La deuxième édition de La Table des Yaya ambitionne de réunir des femmes aînées, des mères, des jeunes femmes, des familles, des acteurs de la société civile ainsi que des professionnels intéressés par les questions de transmission et de responsabilités familiales.
L’objectif est de créer un espace où les participantes peuvent partager leurs expériences, mettre des mots sur certaines blessures et réfléchir à de nouvelles façons de transmettre les valeurs familiales.
Bitshiluxe souhaite également que les prochaines éditions intègrent davantage les spécialistes de l’accompagnement psychologique afin d’aborder la question des blessures invisibles liées aux responsabilités précoces.

« Parfois, il faut aussi donner un espace aux thérapeutes et aux psychologues pour accompagner ces réalités, parce que certaines blessures restent longtemps après l’enfance », a-t-elle indiqué.
Par l’intermédiaire de ses plateformes numériques et notamment son univers médiatique, Bitshiluxe s’intéresse depuis plusieurs années aux questions culturelles, identitaires et sociales qui touchent la communauté congolaise.

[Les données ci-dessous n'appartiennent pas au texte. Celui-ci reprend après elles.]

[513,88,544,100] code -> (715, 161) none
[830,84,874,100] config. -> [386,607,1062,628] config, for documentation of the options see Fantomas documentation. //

Avec La Table des Yaya, elle souhaite transformer des expériences individuelles en une mémoire collective féminine, capable de rapprocher les générations et de créer un dialogue entre la RDC et la diaspora.

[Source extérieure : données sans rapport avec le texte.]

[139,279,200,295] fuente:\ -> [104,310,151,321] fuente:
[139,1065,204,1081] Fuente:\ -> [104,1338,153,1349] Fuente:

« Ce que je fais sur les réseaux sociaux est proche de qui je suis dans la vie. J’ai toujours été quelqu’un qui pose des questions, qui cherche à comprendre et qui veut créer des conversations », a-t-elle déclaré.
Accueillie à Kinshasa par Le Z Restaurant & Lounge, cette deuxième édition marque une nouvelle étape pour une initiative qui veut replacer les histoires des filles aînées au centre des discussions sociales.
Car derrière le rôle de « Yaya », il n’y a pas seulement une responsabilité. Il y a aussi une femme, une histoire, des rêves et une voix qui mérite d’être entendue.